В первый день, когда я ещё едва ли мог много говорить, Вальтер читал мне вслух разные заметки и с большой теплотой говорил о Фрице Либе и своих отношениях с ним, завязавшихся три года назад. Вокруг отношений Беньямина с его собратьями-марксистами – в Париже это стало мне очевидно – витала некая неловкость, связанная с приверженностью Вальтера к теологическим категориям. К Брехту это относилось в той же мере, что и к институтскому кругу. Внимательная настороженность Беньямина и подчёркивание равенства воззрений не могли скрыть то, что было вынесено за скобки. Брехт заметно мешал теологической стихии Беньямина. Беньямин это осознавал и не утаивал от меня. Хоркхаймер и другие сотрудники Института не могли тогда с этим абсолютно ничего поделать, и лишь Адорно говорил о теологической составляющей на секуляризованном уровне. Сам Адорно был далёк от теологических интересов, но понимал, что они имеют для Беньямина центральное значение. Так вышло, что в кругу марксистов, где Беньямин вращался, он смог завязать настоящую дружбу только с Фрицем Либом, совершенно необычной фигурой. Ведь Либ, один из самых оригинальных учеников Карла Барта, был сложившимся теологом – в те годы приват-доцентом теологии в Базеле – и подлинным социалистом коммунистической веры. Он был единственным, для кого теологическое измерение позднего Беньямина оказалось непосредственно понятным и значимым без сомнения. Они сошлись на общей почве. Насколько я помню, это был единственный человек в годы эмиграции, с кем Беньямин после немногих встреч перешёл на «ты» – чего не было ни с кругом Института, ни с Брехтом. Либ, с которым я познакомился лишь в последние годы его жизни, излучал некое свойство мира веры, каким не обладали другие.

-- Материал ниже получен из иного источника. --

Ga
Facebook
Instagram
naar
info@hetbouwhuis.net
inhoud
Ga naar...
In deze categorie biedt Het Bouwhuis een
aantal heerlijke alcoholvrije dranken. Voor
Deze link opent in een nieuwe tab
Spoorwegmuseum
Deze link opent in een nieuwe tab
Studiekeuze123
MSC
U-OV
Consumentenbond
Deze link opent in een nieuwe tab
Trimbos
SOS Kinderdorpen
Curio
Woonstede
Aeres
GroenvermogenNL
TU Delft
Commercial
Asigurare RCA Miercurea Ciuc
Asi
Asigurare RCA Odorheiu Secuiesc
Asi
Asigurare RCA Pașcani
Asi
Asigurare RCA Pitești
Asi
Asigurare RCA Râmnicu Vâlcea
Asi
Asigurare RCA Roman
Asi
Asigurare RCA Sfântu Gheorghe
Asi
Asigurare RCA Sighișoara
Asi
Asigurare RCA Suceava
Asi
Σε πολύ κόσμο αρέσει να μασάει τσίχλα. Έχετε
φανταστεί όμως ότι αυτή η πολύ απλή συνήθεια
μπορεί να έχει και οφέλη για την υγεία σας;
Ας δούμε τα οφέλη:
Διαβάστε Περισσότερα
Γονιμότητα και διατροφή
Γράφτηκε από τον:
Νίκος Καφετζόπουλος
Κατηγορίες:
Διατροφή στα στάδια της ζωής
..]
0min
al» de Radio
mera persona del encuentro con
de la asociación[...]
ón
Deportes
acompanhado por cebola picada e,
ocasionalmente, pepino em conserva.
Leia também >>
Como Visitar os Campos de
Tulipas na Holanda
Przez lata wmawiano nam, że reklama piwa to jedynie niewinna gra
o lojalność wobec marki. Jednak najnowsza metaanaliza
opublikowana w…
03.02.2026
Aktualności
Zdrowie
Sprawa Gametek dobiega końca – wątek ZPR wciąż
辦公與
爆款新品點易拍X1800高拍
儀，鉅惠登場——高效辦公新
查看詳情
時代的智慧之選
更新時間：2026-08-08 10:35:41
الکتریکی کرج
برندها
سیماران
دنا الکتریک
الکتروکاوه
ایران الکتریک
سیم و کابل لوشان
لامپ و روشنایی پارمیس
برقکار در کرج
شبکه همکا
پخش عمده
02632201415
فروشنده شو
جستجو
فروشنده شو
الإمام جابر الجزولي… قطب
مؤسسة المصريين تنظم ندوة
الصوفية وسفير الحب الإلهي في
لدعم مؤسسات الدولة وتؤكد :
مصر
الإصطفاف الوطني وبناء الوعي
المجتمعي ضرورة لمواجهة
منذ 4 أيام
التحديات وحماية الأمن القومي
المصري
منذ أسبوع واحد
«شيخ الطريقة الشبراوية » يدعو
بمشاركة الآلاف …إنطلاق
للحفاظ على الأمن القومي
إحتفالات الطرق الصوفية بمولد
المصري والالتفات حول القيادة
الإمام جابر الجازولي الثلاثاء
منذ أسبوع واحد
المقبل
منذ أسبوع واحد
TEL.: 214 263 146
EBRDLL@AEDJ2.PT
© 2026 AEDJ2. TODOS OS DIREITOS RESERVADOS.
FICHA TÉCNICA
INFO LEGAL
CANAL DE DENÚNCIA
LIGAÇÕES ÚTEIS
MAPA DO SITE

Когда мы смогли дискутировать, на первый план сразу вышла работа о произведении искусства408
. Я анализировал то, что понимал в ней и находил столь же великолепным, сколь и сомнительным. Я обрушился на понятие ауры, которое, на мой взгляд, было искажено псевдомарксистским контекстом, так как Беньямин долгие годы употреблял его в совершенно ином смысле. Его новое определение этого феномена – утверждал я – представляет собой, с логической точки зрения, уловку, позволяющую ему протаскивать метафизические взгляды в не соответствующие им рамки. Но прежде всего я критиковал вторую часть, в которой совершенно надуманная и никуда не годная философия кино как революционной формы искусства пролетариата не имела внятной связи с первой частью. Беньямин упорно отстаивал свою позицию. Его марксизм-де имеет не догматический, а эвристический, экспериментальный характер, а перевод метафизического и даже теологического хода мыслей, который развился у него в наши совместные годы, на марксистские рельсы является чуть ли не заслугой, так как марксистские перспективы смогли раскрыть именно там бóльшую жизненность – по крайней мере, в наше время – чем в первоначально отведённой для них сфере. Ответ Вальтера на мою критику в адрес второй части работы я уже процитировал в другом месте[19]. Он сказал: «Не замеченную тобой философскую связь между двумя частями моей работы революция докажет эффективнее, чем я». Но если в эту революцию не веришь, то на это вряд ли можно было что-то возразить.Другой также довольно страстный оборот принял разговор о Брехте и о моей – отмеченной стойким молчанием – сдержанности в письмах по отношению ко многим произведениям, которые Вальтер мне нахваливал. Например, «Трёхгрошовый роман» я считал низкопробным продуктом, тогда как Вальтер прислал мне копии восторженной критики на него. Он говорил: «Я тебя не понимаю. Ведь это ты в своё время так нахваливал мне Шеербарта. Всякая похвала в его адрес казалась тебе недостаточной, и ты был, конечно, прав. А теперь, когда я рекомендую тебе Брехта – который завершил начатое Шеербартом, а именно – писать на немагическом, совершенно очищенном от всякой магии языке, – ты не проявляешь интереса!».